▶ [Directions]
According to the KVPY summary below, which institution administered the examination?

[[ Selected passage open ]]

Kishore Vaigyanik Protsahan Yojana Examination
- Acronym: KVPY
- Type: Computer-based
- Administrator: Indian Institute of Science (IISc)
- Skills tested: For SA Physics, Chemistry, Mathematics and Biology; For SB/SX Physics, Chemistry, Mathematics, Biology (Any Three for Part 1 and Any Two for Part 2);
- Purpose: Admission to Undergraduate Science Courses of B.S. in IISC, IISER and IIIT Hyderabad with Fellowship during basic science Studies and Free Entry to all National Libraries in India.
- Year started: 1999
- Year terminated: 2022
- Duration: 3 Hours
- Score range: - 76 to +100 in SA; - 25 to 100 SB/SX;
- Offered: Once a year
- Regions: India
- Languages: English and Hindi
- Annual number of test takers: 5,50,000 (in 2019)

[[ Selected passage closed ]]
[[ Stored data open ]]

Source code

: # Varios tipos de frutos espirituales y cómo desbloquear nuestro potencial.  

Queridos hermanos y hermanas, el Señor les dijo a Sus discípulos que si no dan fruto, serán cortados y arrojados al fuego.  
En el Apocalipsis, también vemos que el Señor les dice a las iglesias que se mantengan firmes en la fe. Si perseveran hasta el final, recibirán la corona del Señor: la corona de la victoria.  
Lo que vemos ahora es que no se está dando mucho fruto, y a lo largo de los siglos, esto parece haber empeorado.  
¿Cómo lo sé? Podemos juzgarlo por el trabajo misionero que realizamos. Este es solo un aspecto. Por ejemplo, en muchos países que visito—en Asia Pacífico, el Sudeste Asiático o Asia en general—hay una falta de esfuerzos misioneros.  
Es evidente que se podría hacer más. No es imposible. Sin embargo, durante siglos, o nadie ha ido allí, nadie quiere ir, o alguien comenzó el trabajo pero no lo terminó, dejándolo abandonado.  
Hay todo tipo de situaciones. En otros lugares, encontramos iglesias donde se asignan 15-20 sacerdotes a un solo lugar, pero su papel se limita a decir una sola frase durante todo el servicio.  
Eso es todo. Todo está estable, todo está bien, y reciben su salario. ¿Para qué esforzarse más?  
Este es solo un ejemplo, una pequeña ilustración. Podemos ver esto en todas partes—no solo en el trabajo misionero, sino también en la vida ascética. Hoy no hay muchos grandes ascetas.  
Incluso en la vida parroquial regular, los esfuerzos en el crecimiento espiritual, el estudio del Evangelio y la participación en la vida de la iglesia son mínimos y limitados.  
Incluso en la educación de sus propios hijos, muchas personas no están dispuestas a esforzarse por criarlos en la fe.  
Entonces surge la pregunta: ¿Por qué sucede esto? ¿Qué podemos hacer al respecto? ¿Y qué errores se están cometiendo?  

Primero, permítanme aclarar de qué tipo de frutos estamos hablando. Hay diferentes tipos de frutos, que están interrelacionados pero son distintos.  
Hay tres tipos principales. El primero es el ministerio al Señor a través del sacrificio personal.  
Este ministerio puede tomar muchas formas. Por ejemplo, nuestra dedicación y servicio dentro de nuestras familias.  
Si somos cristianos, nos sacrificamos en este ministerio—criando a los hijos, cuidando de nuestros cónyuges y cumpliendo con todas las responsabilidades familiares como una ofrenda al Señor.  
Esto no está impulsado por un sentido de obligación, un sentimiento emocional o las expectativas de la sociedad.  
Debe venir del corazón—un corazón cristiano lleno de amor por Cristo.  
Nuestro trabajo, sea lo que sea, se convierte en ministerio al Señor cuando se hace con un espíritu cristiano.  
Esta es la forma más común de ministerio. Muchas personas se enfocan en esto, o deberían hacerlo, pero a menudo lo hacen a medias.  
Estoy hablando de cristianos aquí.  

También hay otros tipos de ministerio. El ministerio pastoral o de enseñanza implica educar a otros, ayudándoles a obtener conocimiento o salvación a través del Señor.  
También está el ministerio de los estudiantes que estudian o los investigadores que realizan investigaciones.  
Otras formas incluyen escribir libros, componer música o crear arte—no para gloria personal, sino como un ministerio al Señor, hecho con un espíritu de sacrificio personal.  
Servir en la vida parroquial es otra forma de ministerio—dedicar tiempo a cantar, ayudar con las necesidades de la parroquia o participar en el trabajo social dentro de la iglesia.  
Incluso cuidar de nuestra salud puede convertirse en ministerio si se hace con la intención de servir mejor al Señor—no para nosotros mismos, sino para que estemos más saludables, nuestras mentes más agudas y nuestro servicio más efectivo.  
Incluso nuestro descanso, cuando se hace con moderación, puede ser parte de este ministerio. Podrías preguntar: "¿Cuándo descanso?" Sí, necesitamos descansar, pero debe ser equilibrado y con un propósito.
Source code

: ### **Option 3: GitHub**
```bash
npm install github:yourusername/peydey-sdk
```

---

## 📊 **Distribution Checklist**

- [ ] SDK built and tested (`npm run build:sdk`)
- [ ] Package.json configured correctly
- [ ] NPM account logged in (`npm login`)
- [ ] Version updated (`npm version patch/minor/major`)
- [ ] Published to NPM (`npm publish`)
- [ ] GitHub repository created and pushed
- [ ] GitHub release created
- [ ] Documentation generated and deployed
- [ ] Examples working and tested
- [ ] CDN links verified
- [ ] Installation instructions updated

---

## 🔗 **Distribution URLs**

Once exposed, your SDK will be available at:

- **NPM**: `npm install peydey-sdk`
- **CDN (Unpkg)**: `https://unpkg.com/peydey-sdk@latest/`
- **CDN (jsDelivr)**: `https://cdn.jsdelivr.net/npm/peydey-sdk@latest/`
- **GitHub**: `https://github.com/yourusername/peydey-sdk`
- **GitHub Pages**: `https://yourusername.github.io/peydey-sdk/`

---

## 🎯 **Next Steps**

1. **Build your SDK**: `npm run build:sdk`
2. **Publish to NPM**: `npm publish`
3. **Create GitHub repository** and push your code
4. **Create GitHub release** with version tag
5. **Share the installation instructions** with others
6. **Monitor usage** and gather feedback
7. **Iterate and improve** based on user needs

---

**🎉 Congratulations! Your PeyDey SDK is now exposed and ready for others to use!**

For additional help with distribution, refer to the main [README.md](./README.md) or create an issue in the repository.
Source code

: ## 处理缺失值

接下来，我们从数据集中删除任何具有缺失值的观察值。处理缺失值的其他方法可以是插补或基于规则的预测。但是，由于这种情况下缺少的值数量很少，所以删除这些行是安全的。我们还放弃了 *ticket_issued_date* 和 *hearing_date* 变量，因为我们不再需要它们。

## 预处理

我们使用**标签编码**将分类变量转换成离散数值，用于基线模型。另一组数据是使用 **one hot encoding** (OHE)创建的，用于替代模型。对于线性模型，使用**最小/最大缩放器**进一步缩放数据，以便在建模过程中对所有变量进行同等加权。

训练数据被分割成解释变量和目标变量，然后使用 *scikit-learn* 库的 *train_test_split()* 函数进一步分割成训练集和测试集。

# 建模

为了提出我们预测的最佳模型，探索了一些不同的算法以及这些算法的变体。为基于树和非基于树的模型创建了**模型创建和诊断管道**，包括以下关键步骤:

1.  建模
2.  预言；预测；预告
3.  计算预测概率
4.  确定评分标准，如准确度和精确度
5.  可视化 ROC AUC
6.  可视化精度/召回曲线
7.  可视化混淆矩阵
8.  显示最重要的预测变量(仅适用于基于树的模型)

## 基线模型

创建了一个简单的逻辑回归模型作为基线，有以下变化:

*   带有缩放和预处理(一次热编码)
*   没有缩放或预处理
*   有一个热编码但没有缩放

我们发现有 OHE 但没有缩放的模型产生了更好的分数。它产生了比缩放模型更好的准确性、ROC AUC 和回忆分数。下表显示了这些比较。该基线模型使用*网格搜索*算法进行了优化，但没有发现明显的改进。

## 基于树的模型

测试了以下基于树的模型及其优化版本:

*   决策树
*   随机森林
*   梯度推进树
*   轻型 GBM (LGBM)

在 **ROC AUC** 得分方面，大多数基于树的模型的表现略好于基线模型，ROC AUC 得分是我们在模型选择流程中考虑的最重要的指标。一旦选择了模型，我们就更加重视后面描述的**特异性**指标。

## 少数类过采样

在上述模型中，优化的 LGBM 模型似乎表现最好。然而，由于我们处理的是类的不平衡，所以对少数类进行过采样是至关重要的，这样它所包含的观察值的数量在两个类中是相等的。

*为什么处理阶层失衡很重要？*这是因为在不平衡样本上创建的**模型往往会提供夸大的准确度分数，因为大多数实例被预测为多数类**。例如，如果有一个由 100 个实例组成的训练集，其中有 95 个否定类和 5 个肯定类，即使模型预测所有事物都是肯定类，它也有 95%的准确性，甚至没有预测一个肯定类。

[[ Stored data closed ]]

▶ [Exercise output]
The Indian Institute of Science (IISc).